A key element of the strategy was the launch of polyethylene terephthalate (PET) production. The product is in constantly high demand, and local production thereof could significantly reduce the region’s dependence on imports. In 2024, Romania’s imports of plastics and plastic products reached $6.43 billion. The given figure highlights immense market volume, a portion of which could be filled by locally produced PETs.

The project envisioned a full production cycle spanning from oil refinement to the production of finished products with high added value. International banks were ready to finance the program, under the condition of receiving state guarantees.

A lost opportunity for the region

The modernization project proposed by the investor proposed not a mere facility relaunch, but a complete transformation.
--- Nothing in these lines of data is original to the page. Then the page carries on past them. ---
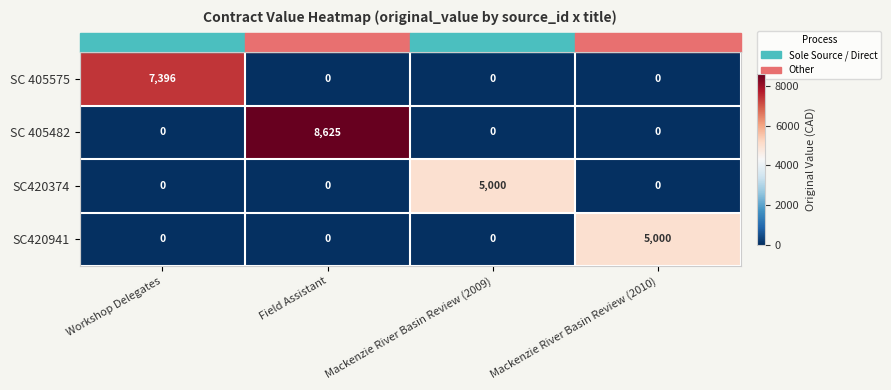

How many positive values does the SC 405575 series have?

1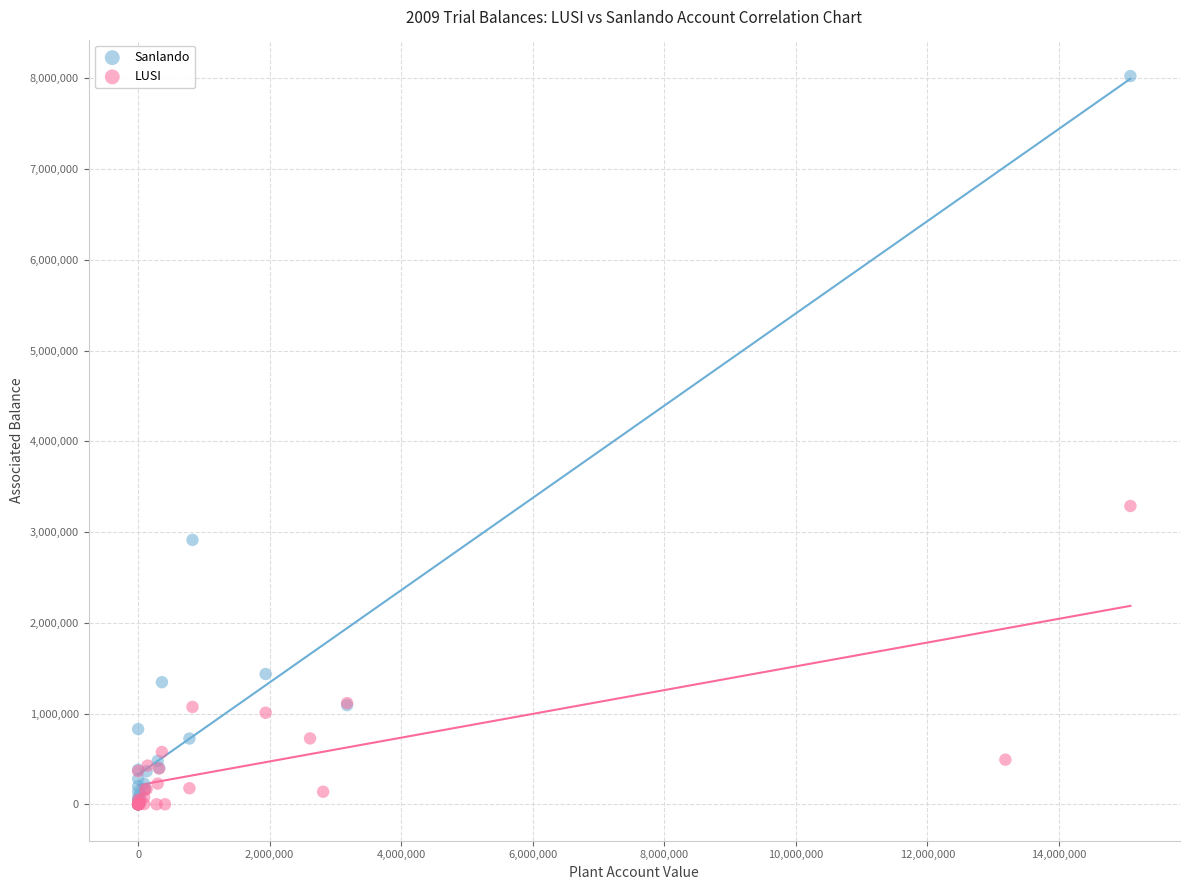

Which series has the largest Y range (max minus min)?

Sanlando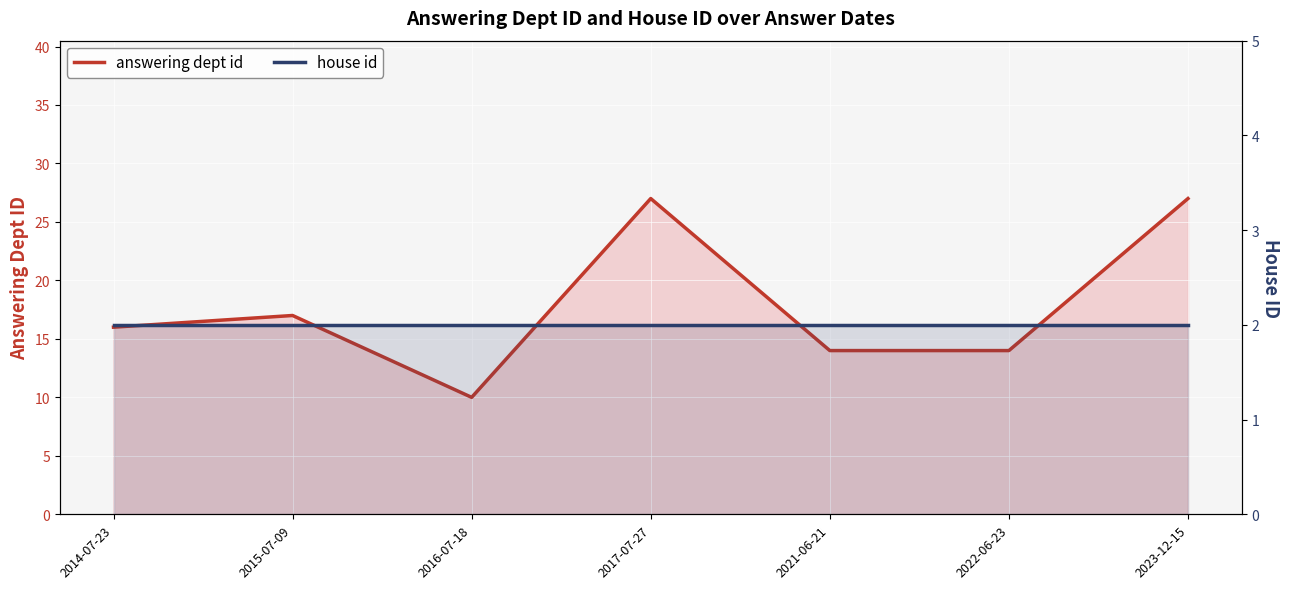

At which label is answering dept id closest to 18?

2015-07-09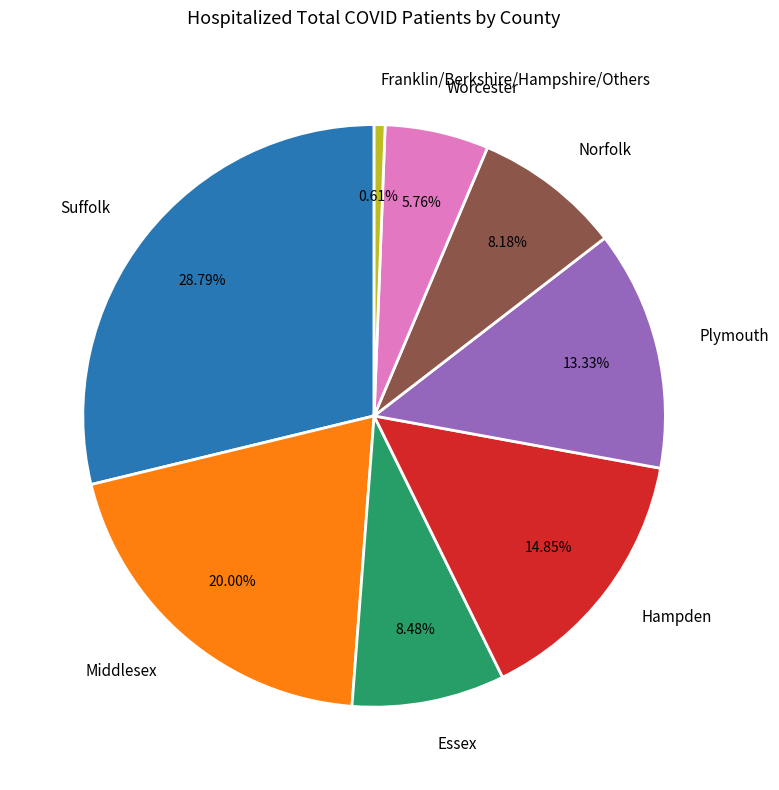

Is Hampden the majority of the pie?

No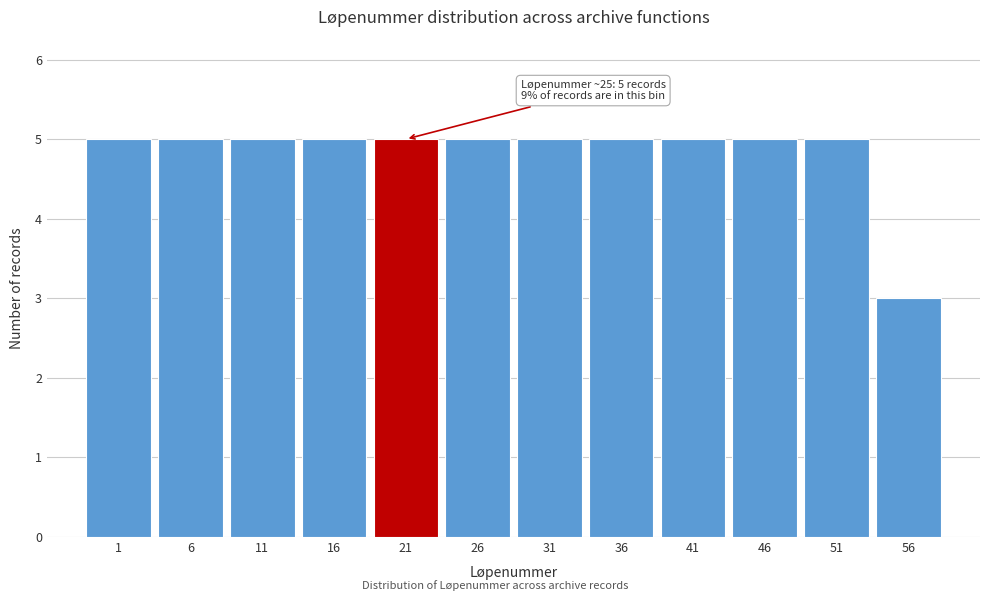

Reading left to right, extract all data points from this chart.

1=5	6=5	11=5	16=5	21=5	26=5	31=5	36=5	41=5	46=5	51=5	56=3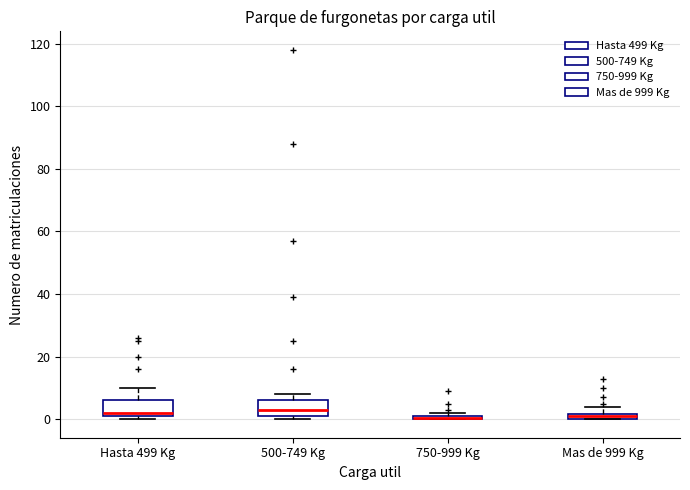

Where does the upper whisker of the box for Hasta 499 Kg end on the y-axis? The values are not printed on the chart, so give them approximately, as read against the axis.

10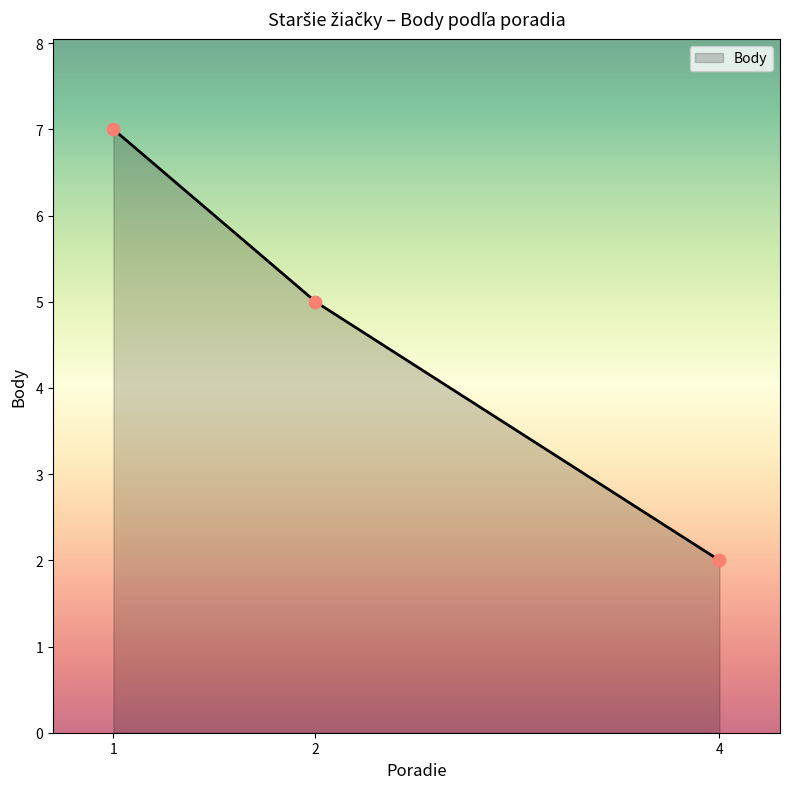

What is the change in value from 2 to 4?

-3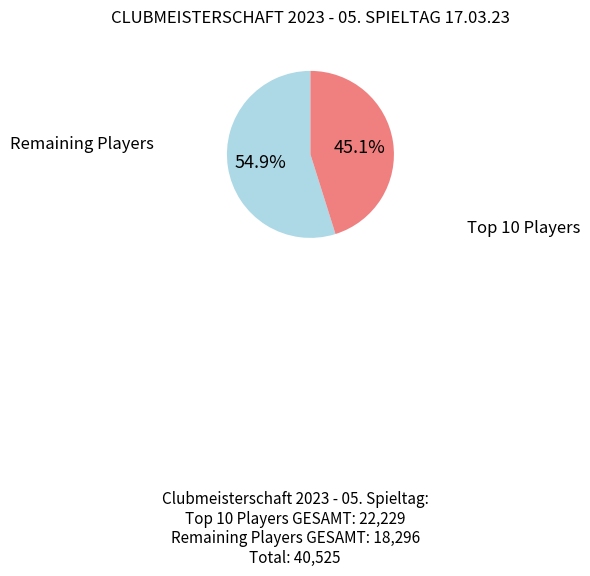

Is there any slice that represents more than half of the pie?

Yes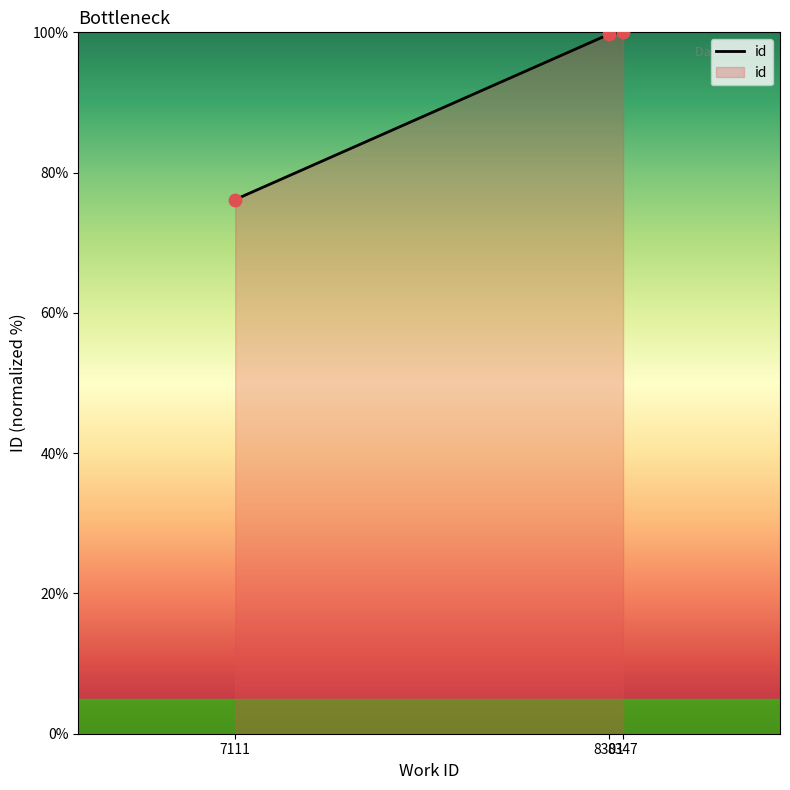

What is the change in value from 7111 to 8347?

+23.8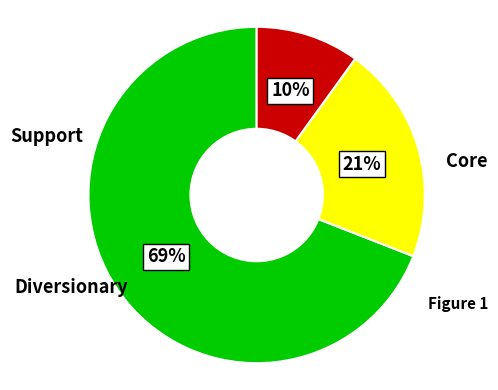

To the nearest percent, what is the average slice percentage?

33%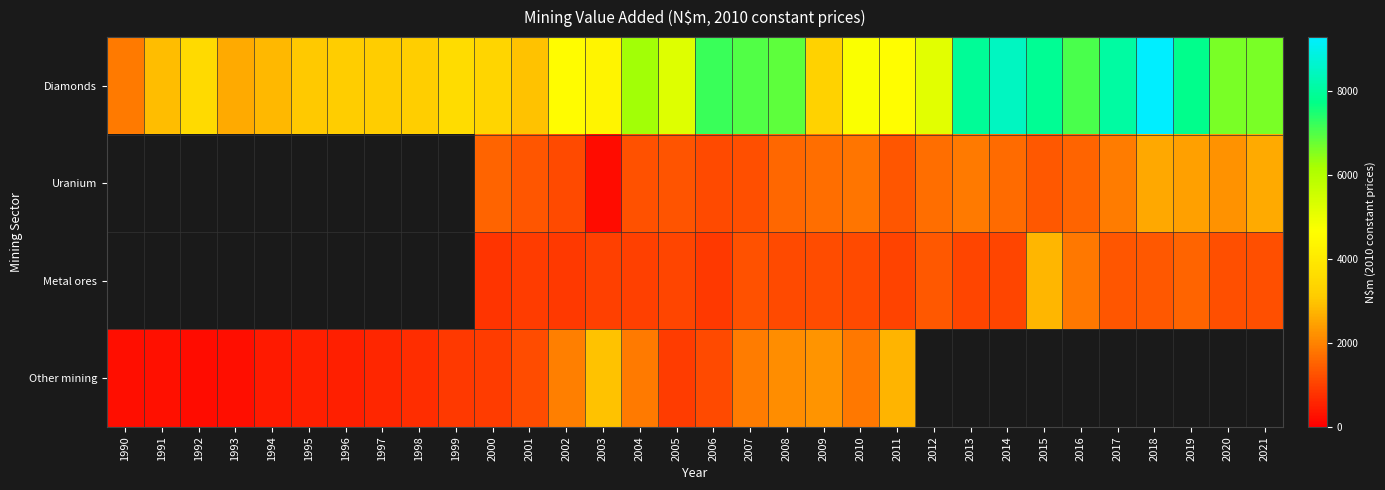

Is it true that Diamonds equals 2967.6 at 2001?

True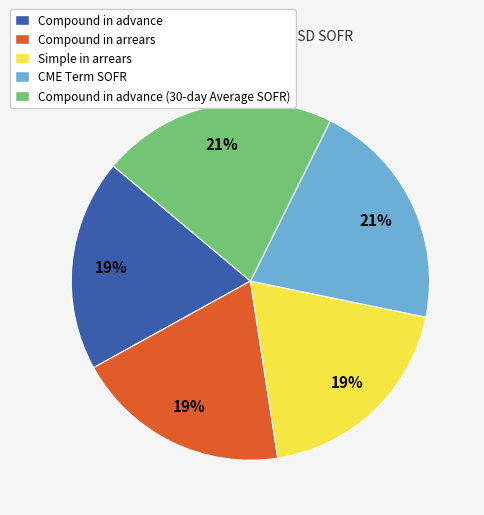

What is the ratio of the value at CME Term SOFR to the value at Simple in arrears?

1.1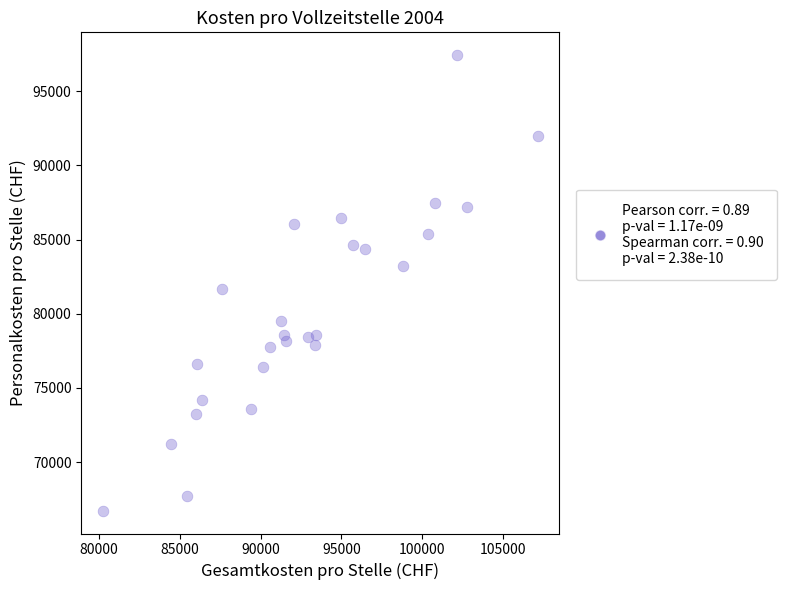

What is the range of Y values (max minus min)?

30726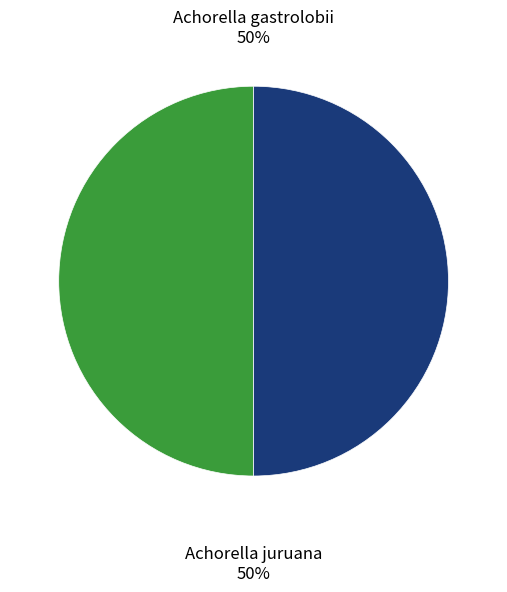

How many segments does this pie chart have?

2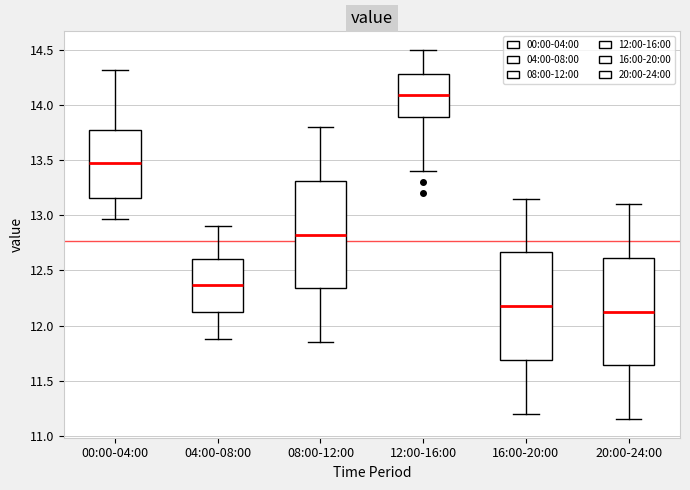

Reading left to right, read every box against the y-axis: the position of its median line, the range the box covers, and the ends of its whiskers. The values are not printed on the chart, so give them approximately, as read against the axis.

00:00-04:00: median 13.50, box 13.15 to 13.75, whiskers 12.95 to 14.30
04:00-08:00: median 12.35, box 12.10 to 12.60, whiskers 11.90 to 12.90
08:00-12:00: median 12.85, box 12.35 to 13.30, whiskers 11.85 to 13.80
12:00-16:00: median 14.10, box 13.90 to 14.30, whiskers 13.40 to 14.50
16:00-20:00: median 12.20, box 11.70 to 12.65, whiskers 11.20 to 13.15
20:00-24:00: median 12.15, box 11.65 to 12.60, whiskers 11.15 to 13.10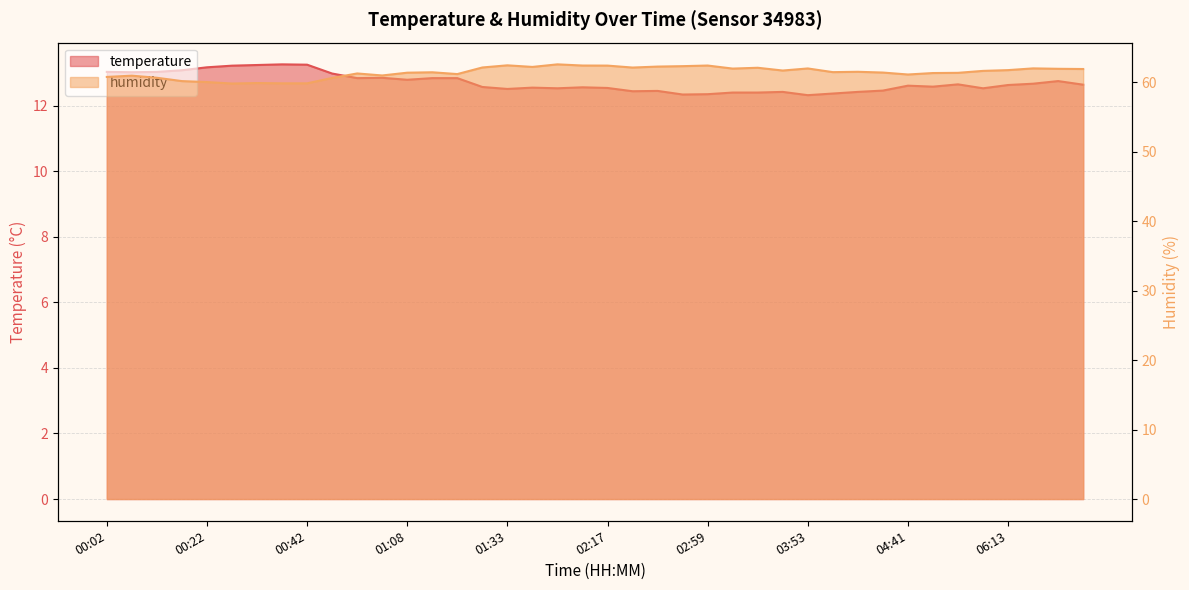

Which has a higher value, 03:10 or 00:53?

00:53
The plan was to introduce new technologies and even install solar farms on a portion of the plants’ territory. Successful implementation of the plan would help create new employment opportunities and preserve the jobs of 1,500 highly skilled workers.

Once fully operational, the plant could generate substantial annual revenues for the state budget through taxes and excise duties. However, this potential remained unfulfilled following the seizure of the company’s assets in 2015, initiated by ANAF – the local tax authority – due to the criminal conviction of a minority shareholder who owned less than 2% of the company’s shares through Tender SA.

Instead of a revived industrial cluster, the region inherited a defunct facility and suffered an outflow of skilled labor. The trend toward economic stagnation continued and Onesti’s population declined by 44% since 1992, and unemployment in Bacău County rose to 5.4%.

The story of Iakov Goldovskiy’s project for RAFO Onești is a classic example of how strategic industrial vision collides with bureaucratic and state legal barriers, leading to significant economic losses for entire regions.